TEXT PROVIDED:
________________
Chinese Government Probes Microsoft For Breaches of Monopoly Law
DroidJason1 writes The Chinese government is investigating Microsoft for possible breaches of anti-monopoly laws, following a series of surprise visits to Redmond's offices in cities across China on Monday. These surprise visits were part of China's ongoing investigation [warning: WSJ paywall], and were based on security complaints about Microsoft's Windows operating system and Office productivity suite. Results from an earlier inspection apparently were not enough to clear Microsoft of suspicion of anti-competitive behavior. Microsoft's alleged anti-monopoly behavior is a criminal matter, so if found guilty, the software giant could face steep fines as well as other sanctions.
This is like being accused of overeating by the world's biggest fat man.
what the DOJ failed to do.
following a series of surprise visits to Redmond's offices in cities across China on Monday
While I understand that this is metonymy, it's confusing as hell because at first read "Redmond's offices" == "Microsoft's offices in Redmond."
Huawei, ZTE, or Red Flag linux are all fine as 'monopolies',
Except that none of these are monopolies. In fact, they are not even market leaders.
Unsurprisingly, the monopoly claims are only a cover story for other policy issues with China. As TFA even points out:
Unfortunately for Microsoft, they likely would have been better off actually breaking the law, because at least that would result in a trial over the truth (and some ill-gotten gains in the process). Instead, because this is a political maneuver by the Chinese, Microsoft is being used as a scapegoat here. Any resulting punishment for Microsoft will be based on the state of Sino-American relations and whether China wants to harm the US by proxy. Which given how things currently stand, MS is looking rather screwed.
________________
INFORMATION PROVIDED:

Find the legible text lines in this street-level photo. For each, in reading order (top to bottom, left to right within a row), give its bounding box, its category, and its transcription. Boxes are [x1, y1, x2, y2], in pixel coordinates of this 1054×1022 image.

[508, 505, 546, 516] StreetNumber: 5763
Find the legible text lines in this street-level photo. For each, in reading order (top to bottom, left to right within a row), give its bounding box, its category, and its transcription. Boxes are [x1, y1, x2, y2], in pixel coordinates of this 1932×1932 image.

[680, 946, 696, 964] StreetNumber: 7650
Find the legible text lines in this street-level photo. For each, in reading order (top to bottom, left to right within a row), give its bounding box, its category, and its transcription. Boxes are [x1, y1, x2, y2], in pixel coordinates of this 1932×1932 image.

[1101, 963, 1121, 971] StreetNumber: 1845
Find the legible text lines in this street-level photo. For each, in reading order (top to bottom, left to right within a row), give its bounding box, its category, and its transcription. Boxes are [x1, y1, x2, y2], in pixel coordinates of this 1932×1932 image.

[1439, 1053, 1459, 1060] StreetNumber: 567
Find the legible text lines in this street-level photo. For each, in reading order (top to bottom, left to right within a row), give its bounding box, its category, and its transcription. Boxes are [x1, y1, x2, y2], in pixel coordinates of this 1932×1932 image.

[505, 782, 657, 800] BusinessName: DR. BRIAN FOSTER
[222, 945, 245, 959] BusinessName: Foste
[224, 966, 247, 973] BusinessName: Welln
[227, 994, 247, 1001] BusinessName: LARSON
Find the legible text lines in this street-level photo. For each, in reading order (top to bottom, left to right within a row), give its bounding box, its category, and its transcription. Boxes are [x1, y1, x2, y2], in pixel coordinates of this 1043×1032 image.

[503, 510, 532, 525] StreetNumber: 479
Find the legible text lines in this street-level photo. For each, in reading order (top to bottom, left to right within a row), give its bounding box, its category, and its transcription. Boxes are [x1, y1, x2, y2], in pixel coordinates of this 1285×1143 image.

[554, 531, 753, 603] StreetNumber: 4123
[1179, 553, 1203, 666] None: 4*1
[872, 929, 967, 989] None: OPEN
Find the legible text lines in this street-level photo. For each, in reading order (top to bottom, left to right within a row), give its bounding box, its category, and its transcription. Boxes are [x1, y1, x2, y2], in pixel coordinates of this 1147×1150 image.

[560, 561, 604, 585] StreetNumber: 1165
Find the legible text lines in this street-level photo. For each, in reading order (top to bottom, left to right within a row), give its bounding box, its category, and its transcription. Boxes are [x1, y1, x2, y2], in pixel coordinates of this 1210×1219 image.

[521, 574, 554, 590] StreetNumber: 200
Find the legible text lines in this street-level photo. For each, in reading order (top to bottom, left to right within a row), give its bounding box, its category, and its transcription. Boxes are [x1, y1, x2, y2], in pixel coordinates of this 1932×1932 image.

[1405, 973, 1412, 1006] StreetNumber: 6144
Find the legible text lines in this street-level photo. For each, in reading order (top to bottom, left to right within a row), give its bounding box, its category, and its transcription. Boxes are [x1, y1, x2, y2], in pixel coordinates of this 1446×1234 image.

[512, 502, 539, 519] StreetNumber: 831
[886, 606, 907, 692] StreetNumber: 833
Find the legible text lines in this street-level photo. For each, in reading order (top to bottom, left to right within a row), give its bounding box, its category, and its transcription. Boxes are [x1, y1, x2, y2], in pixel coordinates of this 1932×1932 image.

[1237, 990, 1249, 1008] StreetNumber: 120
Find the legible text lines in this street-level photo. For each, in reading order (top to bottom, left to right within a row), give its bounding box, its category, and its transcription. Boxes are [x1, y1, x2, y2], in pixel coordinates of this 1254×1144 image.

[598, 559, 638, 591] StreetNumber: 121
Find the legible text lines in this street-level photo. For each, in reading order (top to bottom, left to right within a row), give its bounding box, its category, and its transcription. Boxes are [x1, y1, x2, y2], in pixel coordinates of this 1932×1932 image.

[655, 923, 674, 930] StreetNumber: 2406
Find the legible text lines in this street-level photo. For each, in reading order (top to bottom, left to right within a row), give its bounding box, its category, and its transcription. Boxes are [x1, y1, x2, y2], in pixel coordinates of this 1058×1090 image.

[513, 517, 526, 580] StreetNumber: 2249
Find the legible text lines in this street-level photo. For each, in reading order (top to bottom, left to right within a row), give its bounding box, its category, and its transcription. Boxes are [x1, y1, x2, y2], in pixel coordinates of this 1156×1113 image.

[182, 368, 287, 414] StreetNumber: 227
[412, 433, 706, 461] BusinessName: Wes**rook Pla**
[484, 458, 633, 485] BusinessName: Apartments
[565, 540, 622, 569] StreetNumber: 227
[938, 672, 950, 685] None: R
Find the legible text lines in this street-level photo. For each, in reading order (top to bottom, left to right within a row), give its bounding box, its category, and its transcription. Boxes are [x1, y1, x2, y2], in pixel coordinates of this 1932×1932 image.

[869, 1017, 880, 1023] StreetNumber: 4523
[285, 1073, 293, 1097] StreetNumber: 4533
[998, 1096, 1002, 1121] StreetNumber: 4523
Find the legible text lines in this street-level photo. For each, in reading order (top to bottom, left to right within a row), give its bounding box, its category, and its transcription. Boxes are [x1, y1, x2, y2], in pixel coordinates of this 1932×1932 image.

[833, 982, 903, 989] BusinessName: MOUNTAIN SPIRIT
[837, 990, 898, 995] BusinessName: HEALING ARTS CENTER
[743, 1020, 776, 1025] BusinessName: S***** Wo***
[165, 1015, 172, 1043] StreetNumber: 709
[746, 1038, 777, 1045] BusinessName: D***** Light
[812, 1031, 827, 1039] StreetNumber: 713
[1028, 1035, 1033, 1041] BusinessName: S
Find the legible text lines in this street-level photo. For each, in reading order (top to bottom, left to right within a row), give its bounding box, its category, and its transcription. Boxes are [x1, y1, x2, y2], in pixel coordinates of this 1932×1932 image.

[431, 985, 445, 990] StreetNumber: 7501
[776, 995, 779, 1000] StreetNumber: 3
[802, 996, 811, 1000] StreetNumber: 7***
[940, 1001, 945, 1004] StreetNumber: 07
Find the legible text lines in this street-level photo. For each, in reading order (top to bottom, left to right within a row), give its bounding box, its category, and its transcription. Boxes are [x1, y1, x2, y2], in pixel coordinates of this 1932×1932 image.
________________
CHALLENGE 1: In the text on China's investigation of Microsoft, list every name given as being "all fine as 'monopolies'".
CHALLENGE 2: Please write out the part of the text on China's investigation of Microsoft that opens with the words containing "Chinese Government Probes" and closes with "failed to do.".

EXERCISE OUTPUT 1: Huawei, ZTE, Red Flag linux

EXERCISE OUTPUT 2:
Chinese Government Probes Microsoft For Breaches of Monopoly Law
DroidJason1 writes The Chinese government is investigating Microsoft for possible breaches of anti-monopoly laws, following a series of surprise visits to Redmond's offices in cities across China on Monday. These surprise visits were part of China's ongoing investigation [warning: WSJ paywall], and were based on security complaints about Microsoft's Windows operating system and Office productivity suite. Results from an earlier inspection apparently were not enough to clear Microsoft of suspicion of anti-competitive behavior. Microsoft's alleged anti-monopoly behavior is a criminal matter, so if found guilty, the software giant could face steep fines as well as other sanctions.
This is like being accused of overeating by the world's biggest fat man.
what the DOJ failed to do.